MICROPHERRET: MICRObial PHEnotypic tRait ClassifieR using machine lEarning Techniques
Create a conda environment with Python 3.9 and packages:
conda create -n microrferret python=3.9 pandas biopython scikit-learn=1.1.2 numpy tensorflow tensorflow_addons pip install tensorflow-addons
To enter the environment:
conda activate micropherret
Clone this git repository
git clone https://github.com/BizzoTL/MICROPHERRET/
The files needed to run the scripts can be retrieved here: https://mega.nz/folder/FAVSRYTT#ElNlwvpSMuXSZu9NDoIp3w
For simply predicting the functions of your genome of interest you need to provide the .annotations file from EggNOG. In the MICROPHERRET folder, put the annotations of your genomes or MAGs in a folder called "annotations". Run "get_annotation_matrix.ipynb" and specify the folder where the files are located. After obtaining the output, called "ko_df_all.csv", run "predict_functions.py" from the "annotation" folder. The script takes two arguments, the user-generated annotation matrix and the matrix containing functions as columns and genomes as rows (function_db.csv) to check the prediction results.
Example: python predict_functions.py -i ko_df_all.csv -f function_db.csv
To generate a new class, follow the instructions in "create_new_class.py". The inputs required to run the file are .annotations files from EggNOG for all the genomes to be included in the model. The script will then open and parse annotations files and from each .annotations file it retrieves the KOs. Those are stored in a dictionary with KOs as keys and copy numbers as values. The dictionary is then used with the main script KO matrix to train the different machine-learning algorithms and after selecting the best-performing model it saves it. The resulting model and scaler can then be added to the folder containing MICROPHERRET models.
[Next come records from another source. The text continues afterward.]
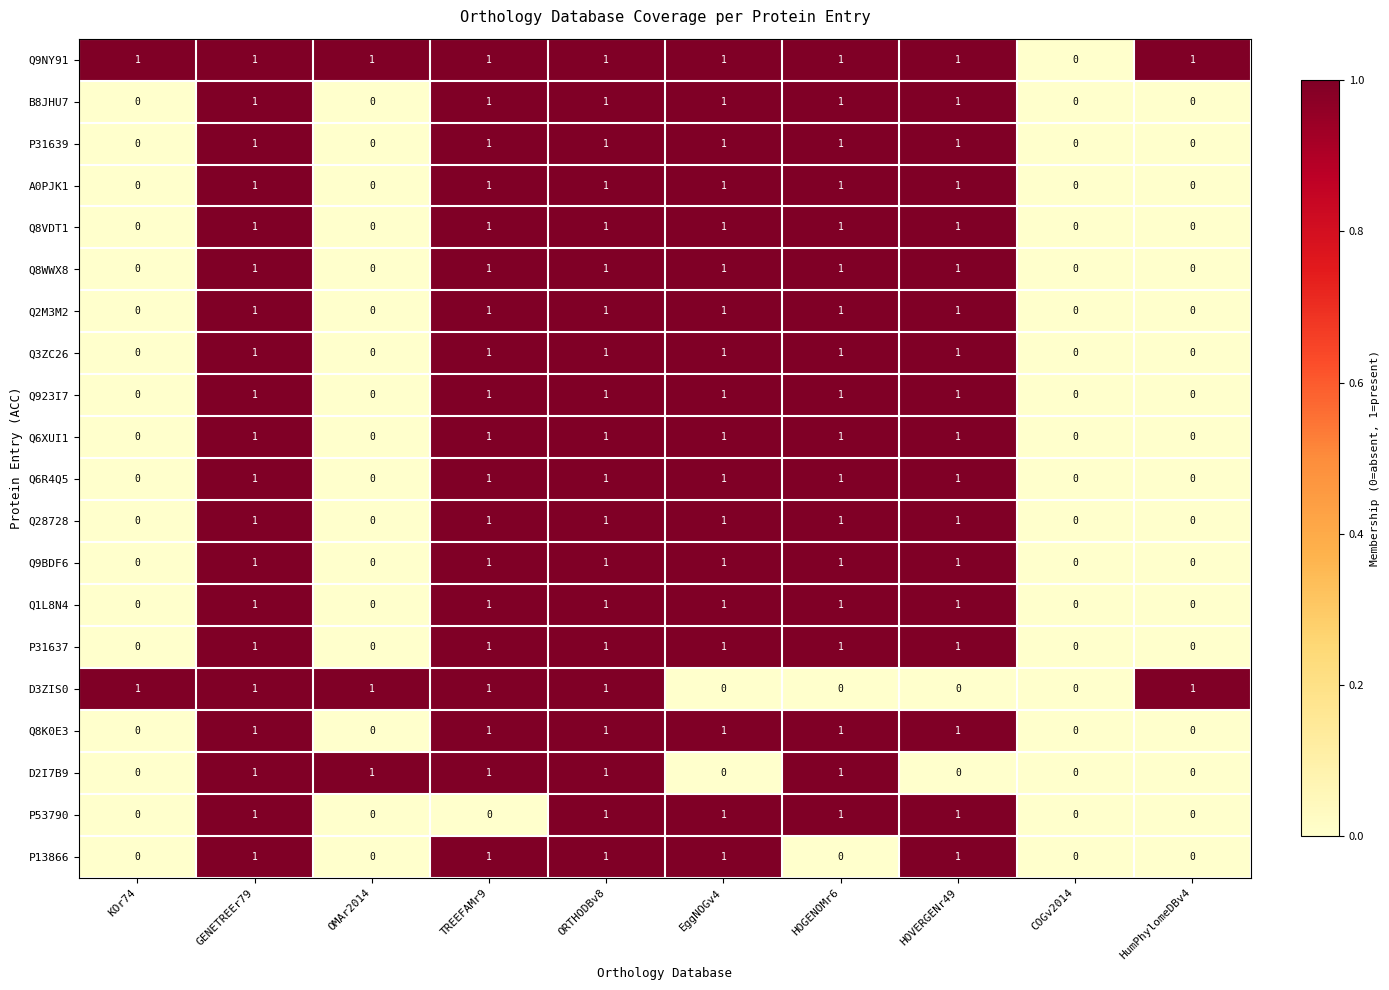

How many P31639 values are between 0 and 1?

10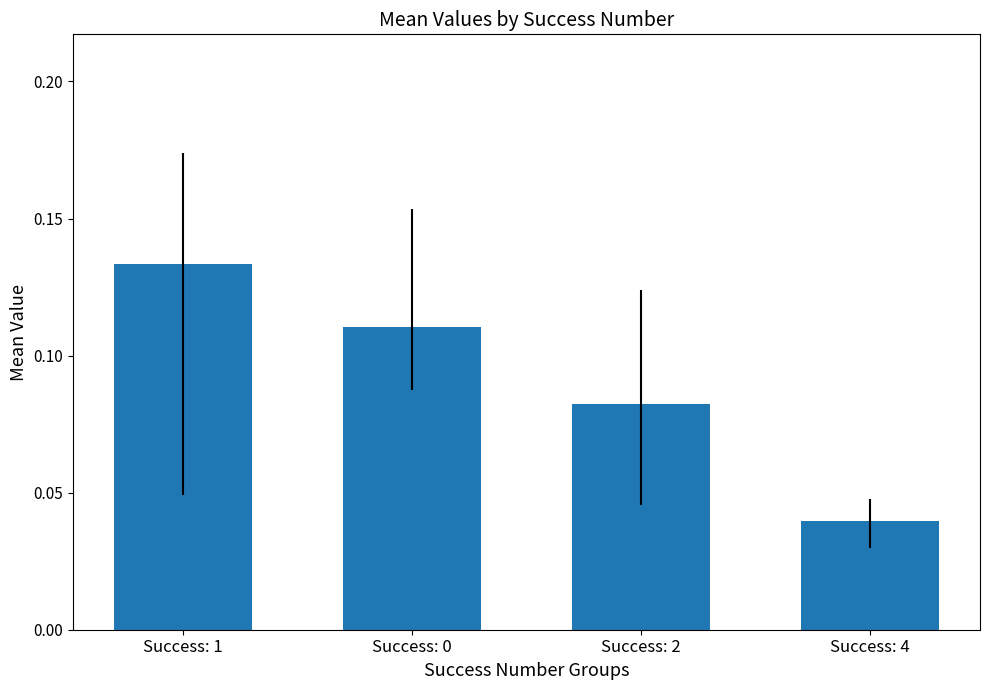

What is the sum of all values?

0.4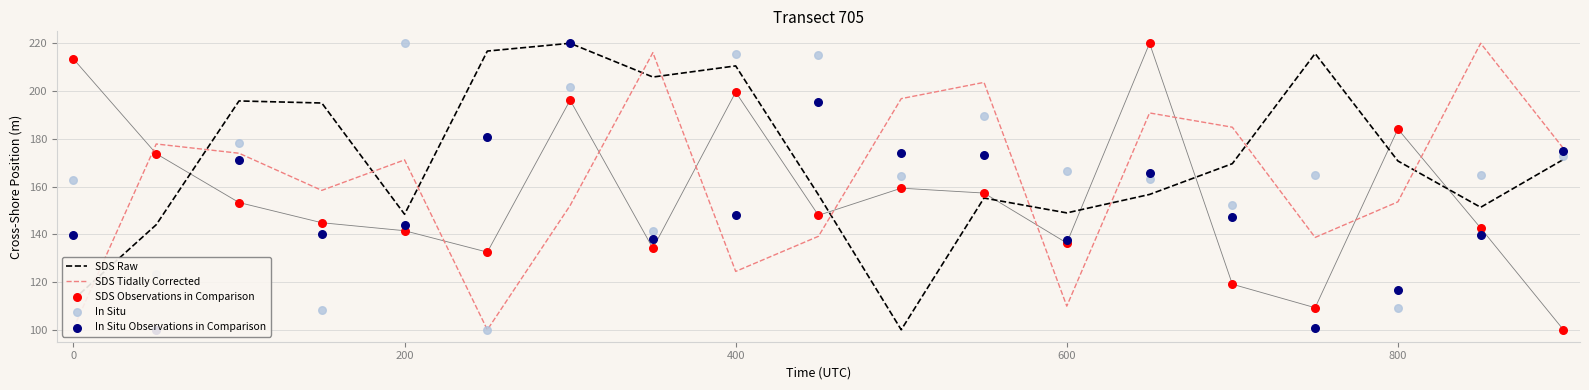

At how many categories does at least one series exceed 118?

19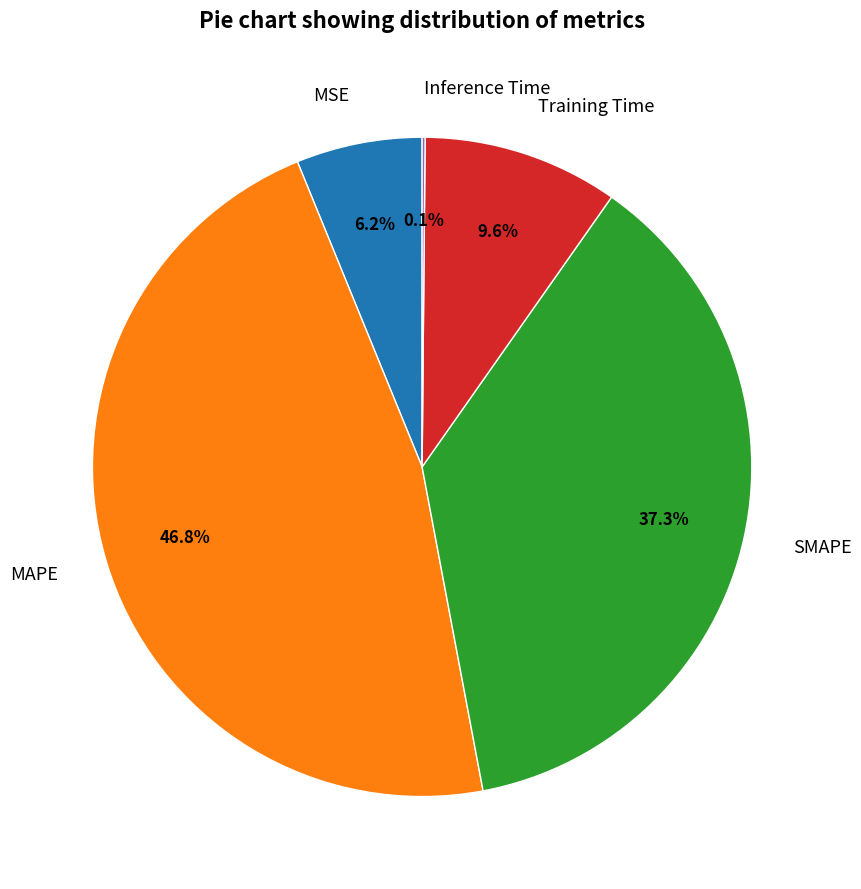

Combined, what portion of the pie is SMAPE and MSE?

43.5%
Parameters to use: '-g' Folder containing the genomes that will be used for model training
'--from_faprotax' Dataset of genomes and functions from FAPROTAX
'-f'Function-specific classifier that will be train with the genomes
'-r' Genomes that we want to remove from previous training set
Example: python create_new_class.py -g genomes_folder/ --from_faprotax faprotax_annotation_matrix -f new_function -r genomes_to_remove
After creating the class, add the saved model and scaler with the others in the MICROPHERRET folder to run your predictions.